If LatentChem had merely learned the hard rule “do not write CoT,” then reducing the latent thinking budget should not bring textual reasoning back. But that is not what happens. When the latent budget is compressed enough, the model begins to re-externalize reasoning into text. In the budget stress tests, once the allowed latent steps become scarce, explicit CoT length rises sharply.
That finding is subtle but important. It means the model is not learning an ideology against CoT. It is learning a resource-allocation strategy. When internal latent capacity is abundant, reasoning stays mostly latent. When that internal budget becomes tight, the model spills reasoning back out into language. We describe this as a kind of hydraulic trade-off between latent and explicit reasoning pathways.
This is, to me, one of the deepest implications of the work: explicit CoT may not be reasoning itself. It may be one possible externalization of reasoning, brought back online when the model needs extra room.
Results: Better Performance With Lower Reasoning Step Overhead
The benchmark results are strong.
On ChemCoTBench, LatentChem achieves a 59.88% non-tie win rate against the strong explicit CoT baseline. Across the broader suite, it reaches 85.26% on ChEBI-20, 55.58% on ChemLLMBench, and 49.88% on Mol-Instructions, where it is roughly at parity. The gains are especially pronounced on open-ended generative tasks, which is exactly where latent exploration of the chemical manifold should matter most.
The efficiency story is just as important. LatentChem delivers an average 10.84× reduction in reasoning step overhead across benchmarks by compressing verbose explicit CoT into compact latent computation. On reaction tasks, the reduction in reasoning step overhead reaches 29.9×; on molecule optimization tasks, it reaches 28.4×.

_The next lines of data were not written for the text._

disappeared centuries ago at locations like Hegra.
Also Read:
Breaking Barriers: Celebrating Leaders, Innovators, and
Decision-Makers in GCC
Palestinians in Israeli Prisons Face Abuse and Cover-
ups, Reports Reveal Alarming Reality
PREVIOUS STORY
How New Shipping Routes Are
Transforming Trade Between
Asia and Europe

Why This Matters for AI Scientist
The reason this work feels larger than chemistry is that chemistry is a very unforgiving test case. You can write a beautiful paragraph about a molecule and still output the wrong structure. That makes chemistry a good domain for exposing the difference between explanation and computation.
Seen from that angle, LatentChem suggests a broader possibility for AI Scientist systems: maybe explicit natural-language CoT is often an interface layer rather than the native substrate of reasoning. LatentChem is not just a better chemistry model; it is a building block for scientific systems that need to search, design, plan, and verify in structured spaces where language is useful for communication but not necessarily ideal for the heavy lifting itself.
That is a meaningful shift in how we talk about reasoning models. The interesting question may no longer be “How do we get models to write better CoT?” It may be “What medium should the reasoning happen in before anything is written down at all?”
Coda
LatentChem is not anti-reasoning.
It is anti-misplaced reasoning.
It does not show that chemistry needs less thought. It shows that chemistry may need thought in a medium that matches the structure of the problem. And once the model is allowed to optimize for actual task success instead of linguistic ceremony, it often decides that the best place for the main computation is not language, but latent space.
For me, that is the real significance of the work.
The future of scientific AI may not belong to models that narrate every intermediate step.
It may belong to models that reason where the problem actually lives and only translate back into language at the end.